Crude Oil Breakevens by Country:
The Current Organization of the Petroleum Exporting Countries (OPEC) oil breakevens need to balance 2015 budgets based on IMF projections.
At $40 a barrel, major shale formations of U.S. production are below their respective breakevens.
The vehicle miles traveled in the United States were 3.7% higher year to date in September than the prior year according to Bloomberg. As gas prices decrease, consumption should increase and result in higher demand during the summer of 2016.
What to expect from oil prices going forward?
I believe oil prices will continue to be under pressure in 2016 as OPEC continues to keep their foot on the gas. Falling rig counts should help oversupply concerns in the near-term, but I still think the glut is unfortunately here to stay. I don’t think we will see the $70 crude oil prices next year that some experts are calling for unless there is some type of geopolitical event. I believe we could possibly trade as high as $60 a barrel barring a pickup in global demand and China growth surprises to the upside next year. I do think we will settle under $40 a barrel and could trade as low as $30 a barrel if global growth continues to slow.
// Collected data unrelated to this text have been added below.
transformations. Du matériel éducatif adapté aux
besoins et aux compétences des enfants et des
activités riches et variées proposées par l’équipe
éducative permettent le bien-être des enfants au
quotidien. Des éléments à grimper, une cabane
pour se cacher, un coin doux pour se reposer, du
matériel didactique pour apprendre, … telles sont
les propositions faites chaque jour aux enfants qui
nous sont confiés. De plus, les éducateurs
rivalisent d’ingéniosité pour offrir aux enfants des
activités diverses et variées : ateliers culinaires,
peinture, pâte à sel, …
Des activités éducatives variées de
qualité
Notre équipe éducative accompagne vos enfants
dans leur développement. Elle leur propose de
I also think the playing field will be level as prices move lower, which will put aside the need for electric/hybrid cars. I still think the future will be electric/natural gas motors and I am in favor of new technologies to help generate cleaner emissions and reduce cost to the consumer.
On a positive note, Thanksgiving gas prices will be the cheapest since 2008. According to AAA, “more than half of U.S. stations are selling gas for less than $2 a gallon.” “GasBuddy projects the national average will be 1.99 per gallon, nearly 80 cents per gallon cheaper than last year and $1.29 per gallon cheaper than 2013”. (CNN)
Thanks for reading and I hope you all had a happy Thanksgiving.